Yes, there's only about a thou difference between the two. If you want to verify, just drill a hole on a piece of scrap and slide the tube in.


----------



## Weymouta (Nov 22, 2021)

KenB259 said:


> Yes, there's only about a thou difference between the two. If you want to verify, just drill a hole on a piece of scrap and slide the tube in.


Thank Ken . . . great idea!


----------



## monophoto (Nov 22, 2021)

According to the iEngineer app on my phone, an O bit is 0.001 inches larger than an 8mm bit.  
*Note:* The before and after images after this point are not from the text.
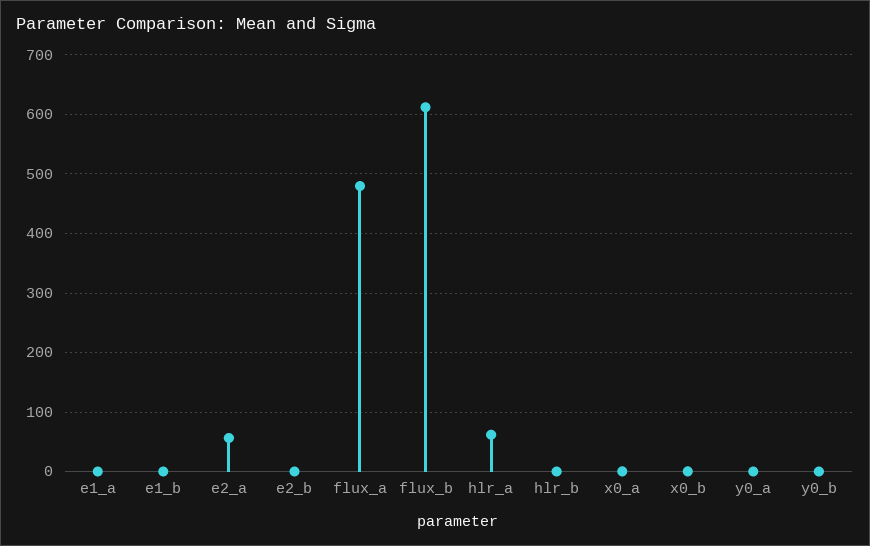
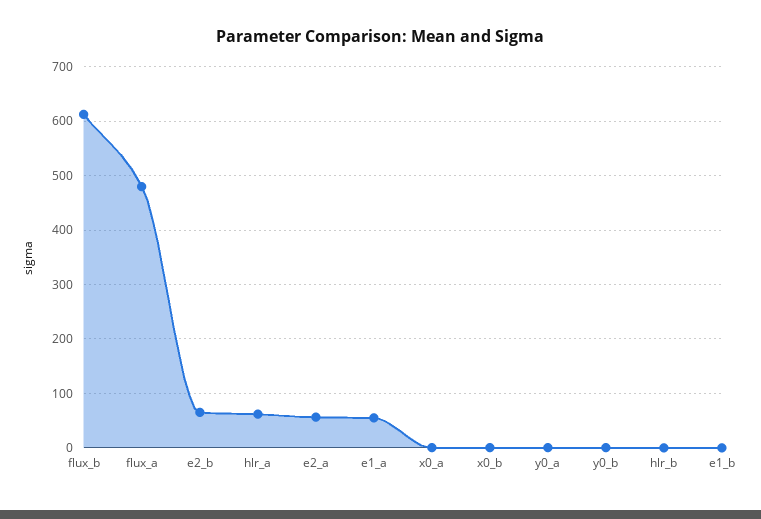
e1_a: 0 -> 60
e2_b: 0 -> 60

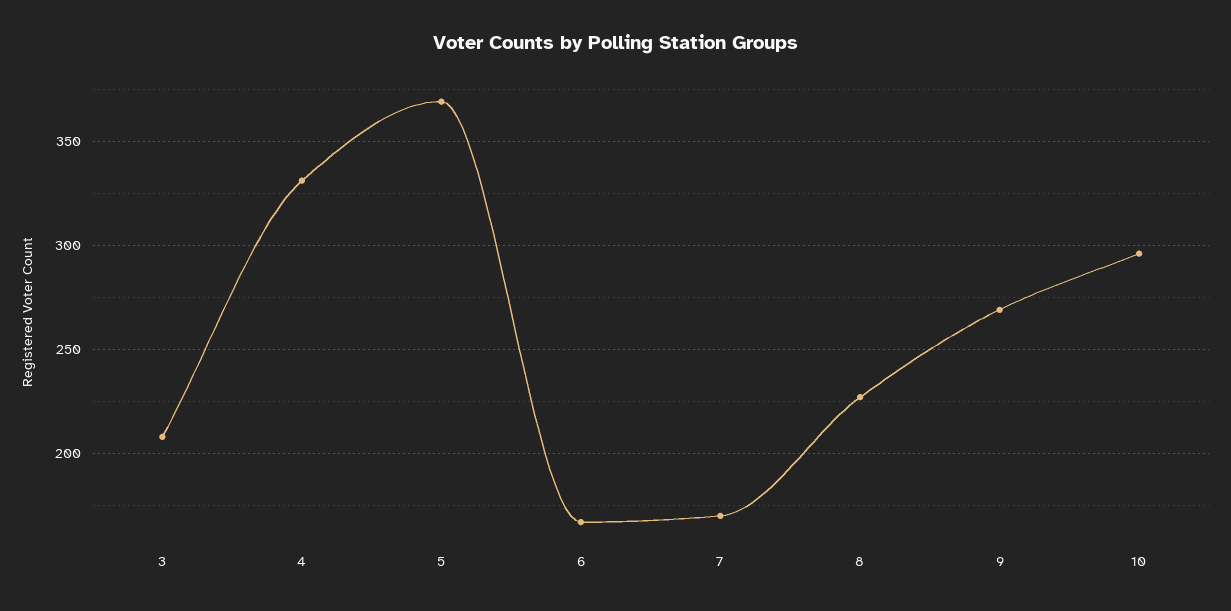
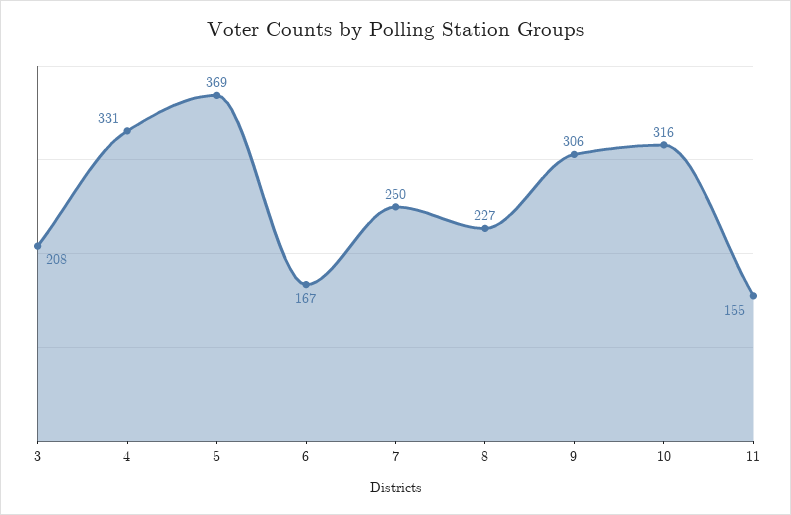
7: 170 -> 250
9: 270 -> 306
10: 295 -> 316
11: none -> 155

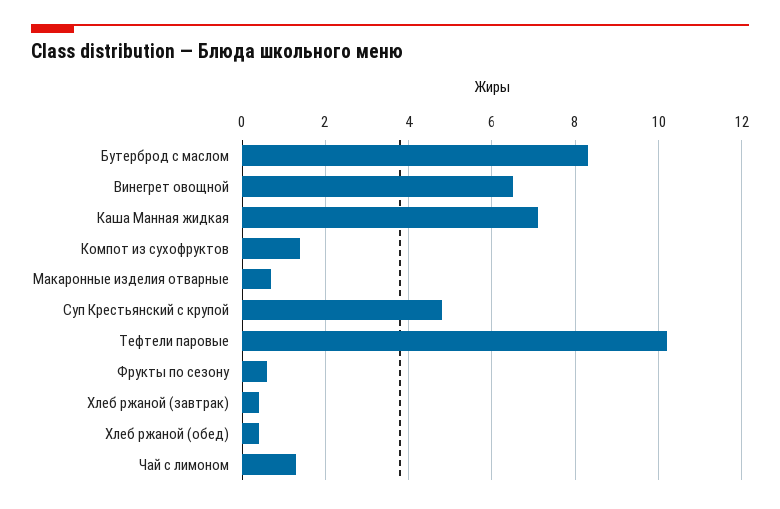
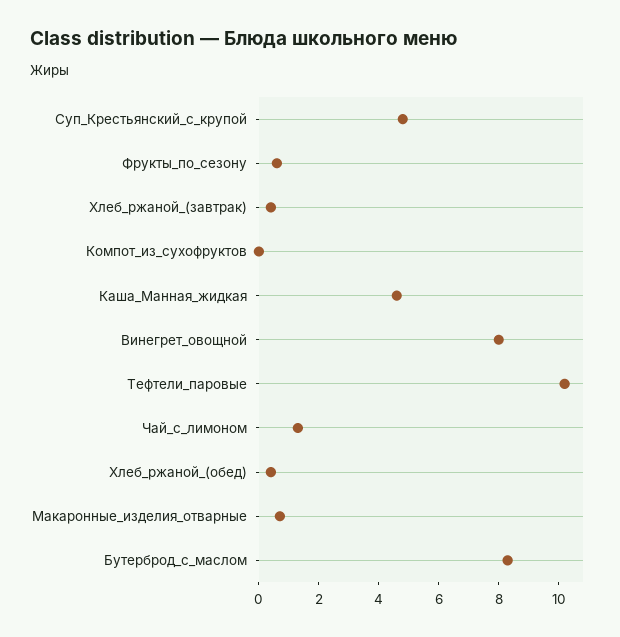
Винегрет овощной: 6.5 -> 8
Каша Манная жидкая: 7 -> 4.5
Компот из сухофруктов: 1.5 -> 0

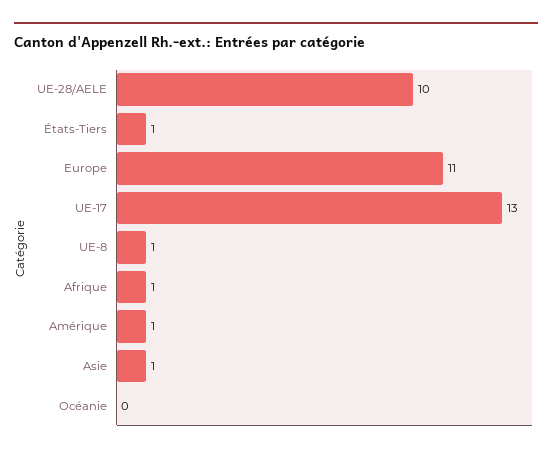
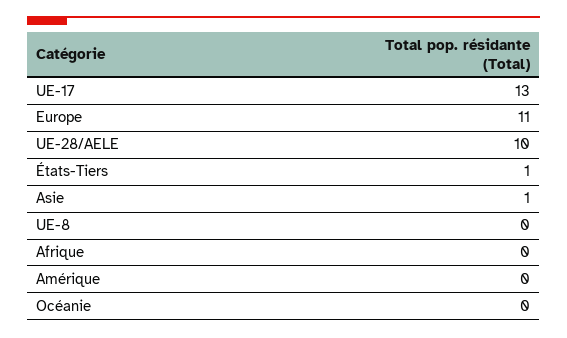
UE-8: 1 -> 0
Afrique: 1 -> 0
Amérique: 1 -> 0

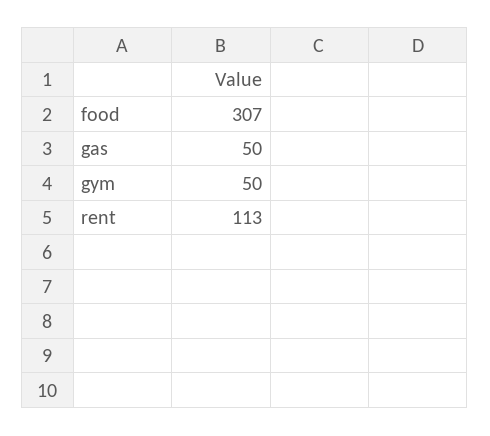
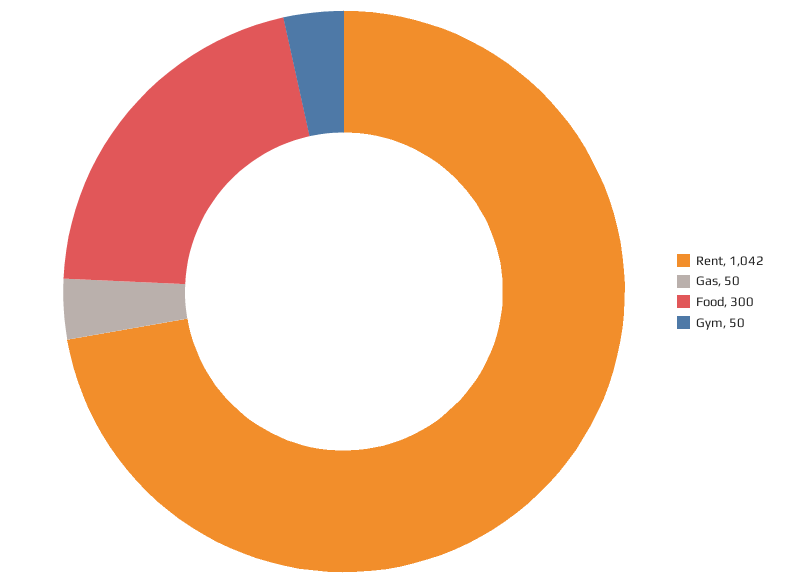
food: 307 -> 300
rent: 113 -> 1042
The only thing you might want to worry about a little is whether the glue that you use to fix the tube in place is able to bridge the slightly larger gap.  The normal choices of glues are CA (good), polyurethane (better) and epoxy (best) -  since there is nothing better than epoxy for this application, I would probably take that option.


----------



## Joebobber (Nov 22, 2021)

A 5/16 will work too


----------



## SabertoothBunny (Nov 22, 2021)

Just get an 8mm drill bit


----------



## its_virgil (Nov 22, 2021)

I use the letter O bit for 8mm with no problems using two part epoxy. 
Do a good turn daily!
Don


----------



## Jarod888 (Dec 12, 2021)

If the hole is slightly a larger than the tube and the tube has a sloppy fit, I would use gorilla glue to glue it in. The glue will expand, filling the gap and have the added benefit of centering the tube in the hole.


----------



## Woodchipper (Dec 12, 2021)

One of the handiest things I have over my workbench is a chart with fractional/decimal equivalents, thread sizes and appropriate drill sizes, drill sizes in metric and English dimensions, etc.
I used Gorilla glue on one pen blank. Never again. It does expand but makes a big mess on the ends of the blank. I'm saving it if I have to glue any gorillas back together.


----------